REQUIRED WORK: Please reproduce word for word the lines of the listing below, starting with the line containing "family: Boletaceae" and continuing through the last line of the listing.

Dataset entries:

— start —

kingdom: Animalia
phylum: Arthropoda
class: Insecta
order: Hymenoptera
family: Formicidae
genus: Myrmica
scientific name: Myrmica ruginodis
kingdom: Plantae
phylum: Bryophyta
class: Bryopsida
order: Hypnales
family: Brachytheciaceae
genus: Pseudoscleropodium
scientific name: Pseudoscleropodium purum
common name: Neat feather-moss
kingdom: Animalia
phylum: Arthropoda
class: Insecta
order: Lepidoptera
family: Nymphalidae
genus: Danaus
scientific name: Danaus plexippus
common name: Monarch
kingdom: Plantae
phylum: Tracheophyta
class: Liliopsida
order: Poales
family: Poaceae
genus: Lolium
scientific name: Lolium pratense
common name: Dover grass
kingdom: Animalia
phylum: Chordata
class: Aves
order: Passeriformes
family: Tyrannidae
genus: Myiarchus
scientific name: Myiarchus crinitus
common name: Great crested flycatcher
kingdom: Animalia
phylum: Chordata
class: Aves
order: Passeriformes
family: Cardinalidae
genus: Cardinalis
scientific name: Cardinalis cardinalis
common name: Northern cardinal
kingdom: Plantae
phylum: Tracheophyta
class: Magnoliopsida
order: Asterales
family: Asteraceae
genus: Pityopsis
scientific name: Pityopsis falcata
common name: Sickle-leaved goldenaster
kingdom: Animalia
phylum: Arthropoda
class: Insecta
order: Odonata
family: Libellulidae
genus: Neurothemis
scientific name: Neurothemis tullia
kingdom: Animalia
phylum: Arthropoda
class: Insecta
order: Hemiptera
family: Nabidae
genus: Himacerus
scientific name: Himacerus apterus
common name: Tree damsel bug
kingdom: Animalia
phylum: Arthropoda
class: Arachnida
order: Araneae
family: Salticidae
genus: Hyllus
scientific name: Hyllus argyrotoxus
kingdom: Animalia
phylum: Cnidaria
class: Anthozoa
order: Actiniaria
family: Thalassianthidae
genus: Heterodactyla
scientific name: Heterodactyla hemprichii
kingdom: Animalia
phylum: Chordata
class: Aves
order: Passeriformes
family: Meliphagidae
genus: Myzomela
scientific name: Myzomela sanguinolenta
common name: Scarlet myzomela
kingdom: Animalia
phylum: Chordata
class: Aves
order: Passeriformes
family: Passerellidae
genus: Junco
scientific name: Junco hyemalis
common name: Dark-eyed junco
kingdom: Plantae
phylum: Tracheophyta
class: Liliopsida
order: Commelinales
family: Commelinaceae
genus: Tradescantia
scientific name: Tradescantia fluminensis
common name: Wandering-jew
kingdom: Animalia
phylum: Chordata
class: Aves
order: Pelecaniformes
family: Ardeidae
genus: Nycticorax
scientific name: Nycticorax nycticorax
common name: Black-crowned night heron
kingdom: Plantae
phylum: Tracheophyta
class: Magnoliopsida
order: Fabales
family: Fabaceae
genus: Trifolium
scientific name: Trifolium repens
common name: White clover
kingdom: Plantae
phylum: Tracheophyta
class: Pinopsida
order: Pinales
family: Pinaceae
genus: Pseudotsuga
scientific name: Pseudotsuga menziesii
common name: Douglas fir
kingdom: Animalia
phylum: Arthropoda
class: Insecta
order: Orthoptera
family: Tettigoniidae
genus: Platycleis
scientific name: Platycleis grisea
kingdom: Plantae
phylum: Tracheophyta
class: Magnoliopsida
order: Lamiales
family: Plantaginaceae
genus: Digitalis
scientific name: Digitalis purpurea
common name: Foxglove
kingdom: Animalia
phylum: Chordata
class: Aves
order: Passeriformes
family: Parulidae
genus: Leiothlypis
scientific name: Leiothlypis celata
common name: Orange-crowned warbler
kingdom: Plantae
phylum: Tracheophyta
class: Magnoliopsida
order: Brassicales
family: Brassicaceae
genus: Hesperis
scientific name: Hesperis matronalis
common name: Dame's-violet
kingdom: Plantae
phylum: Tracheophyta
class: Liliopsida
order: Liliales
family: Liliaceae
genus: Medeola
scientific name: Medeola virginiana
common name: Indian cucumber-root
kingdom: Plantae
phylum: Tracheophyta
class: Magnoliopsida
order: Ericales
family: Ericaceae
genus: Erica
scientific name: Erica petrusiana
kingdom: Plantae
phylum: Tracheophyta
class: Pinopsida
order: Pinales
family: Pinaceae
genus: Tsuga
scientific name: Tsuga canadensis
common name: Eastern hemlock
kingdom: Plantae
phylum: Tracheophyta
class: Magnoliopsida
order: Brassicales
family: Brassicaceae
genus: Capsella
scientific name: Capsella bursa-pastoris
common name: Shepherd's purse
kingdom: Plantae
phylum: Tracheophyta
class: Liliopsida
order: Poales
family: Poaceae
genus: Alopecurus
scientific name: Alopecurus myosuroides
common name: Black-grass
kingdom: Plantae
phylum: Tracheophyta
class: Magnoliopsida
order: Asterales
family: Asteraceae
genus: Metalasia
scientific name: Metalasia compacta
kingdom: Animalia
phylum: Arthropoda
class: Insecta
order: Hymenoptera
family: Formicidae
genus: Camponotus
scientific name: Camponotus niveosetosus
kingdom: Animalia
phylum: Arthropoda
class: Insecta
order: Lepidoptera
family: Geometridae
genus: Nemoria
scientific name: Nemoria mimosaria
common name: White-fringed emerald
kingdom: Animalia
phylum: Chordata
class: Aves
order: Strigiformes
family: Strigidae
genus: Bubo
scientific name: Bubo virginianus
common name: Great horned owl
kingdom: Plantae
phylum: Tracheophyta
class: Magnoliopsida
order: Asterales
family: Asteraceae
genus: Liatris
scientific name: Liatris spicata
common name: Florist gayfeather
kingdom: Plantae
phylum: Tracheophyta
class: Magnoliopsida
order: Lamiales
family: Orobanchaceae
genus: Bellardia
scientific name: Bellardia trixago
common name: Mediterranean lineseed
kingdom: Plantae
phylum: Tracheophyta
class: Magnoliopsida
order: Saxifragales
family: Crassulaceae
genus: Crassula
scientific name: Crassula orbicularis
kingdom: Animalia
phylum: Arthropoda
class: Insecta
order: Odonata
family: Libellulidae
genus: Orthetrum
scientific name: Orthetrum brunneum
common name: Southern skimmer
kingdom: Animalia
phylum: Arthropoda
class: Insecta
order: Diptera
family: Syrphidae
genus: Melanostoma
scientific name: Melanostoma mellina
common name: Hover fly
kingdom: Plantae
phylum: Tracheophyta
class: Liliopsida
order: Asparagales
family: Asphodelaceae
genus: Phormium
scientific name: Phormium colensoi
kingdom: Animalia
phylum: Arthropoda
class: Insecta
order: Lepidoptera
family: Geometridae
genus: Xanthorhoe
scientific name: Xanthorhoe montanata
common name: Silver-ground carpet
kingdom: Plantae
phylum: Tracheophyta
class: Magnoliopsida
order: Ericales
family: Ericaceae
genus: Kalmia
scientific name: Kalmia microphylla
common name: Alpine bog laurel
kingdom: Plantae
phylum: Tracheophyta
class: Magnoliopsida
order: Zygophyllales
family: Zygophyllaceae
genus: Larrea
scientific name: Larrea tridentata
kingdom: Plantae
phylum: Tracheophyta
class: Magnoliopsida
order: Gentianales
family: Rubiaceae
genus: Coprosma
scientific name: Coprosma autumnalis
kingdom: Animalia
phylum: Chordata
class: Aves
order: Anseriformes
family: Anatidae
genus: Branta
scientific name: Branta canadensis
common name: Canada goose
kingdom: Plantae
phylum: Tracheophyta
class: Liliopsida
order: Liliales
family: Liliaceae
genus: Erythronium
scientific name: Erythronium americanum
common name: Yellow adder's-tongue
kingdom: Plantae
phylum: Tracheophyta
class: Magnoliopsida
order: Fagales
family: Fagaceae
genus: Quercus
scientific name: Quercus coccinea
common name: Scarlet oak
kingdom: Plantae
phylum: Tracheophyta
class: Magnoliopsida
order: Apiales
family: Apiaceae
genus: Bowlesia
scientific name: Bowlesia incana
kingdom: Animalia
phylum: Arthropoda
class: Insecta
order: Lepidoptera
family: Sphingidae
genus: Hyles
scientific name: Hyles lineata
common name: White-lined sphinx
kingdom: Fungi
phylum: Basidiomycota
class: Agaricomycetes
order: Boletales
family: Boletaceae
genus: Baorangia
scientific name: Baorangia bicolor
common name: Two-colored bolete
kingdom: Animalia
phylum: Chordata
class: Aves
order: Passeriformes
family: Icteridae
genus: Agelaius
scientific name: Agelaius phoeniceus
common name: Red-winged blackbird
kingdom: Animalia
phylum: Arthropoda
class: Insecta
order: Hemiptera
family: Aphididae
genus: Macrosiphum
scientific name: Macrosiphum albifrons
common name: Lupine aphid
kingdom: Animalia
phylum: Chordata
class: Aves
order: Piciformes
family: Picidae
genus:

— end —

FINAL RESULT:
family: Boletaceae
genus: Baorangia
scientific name: Baorangia bicolor
common name: Two-colored bolete
kingdom: Animalia
phylum: Chordata
class: Aves
order: Passeriformes
family: Icteridae
genus: Agelaius
scientific name: Agelaius phoeniceus
common name: Red-winged blackbird
kingdom: Animalia
phylum: Arthropoda
class: Insecta
order: Hemiptera
family: Aphididae
genus: Macrosiphum
scientific name: Macrosiphum albifrons
common name: Lupine aphid
kingdom: Animalia
phylum: Chordata
class: Aves
order: Piciformes
family: Picidae
genus:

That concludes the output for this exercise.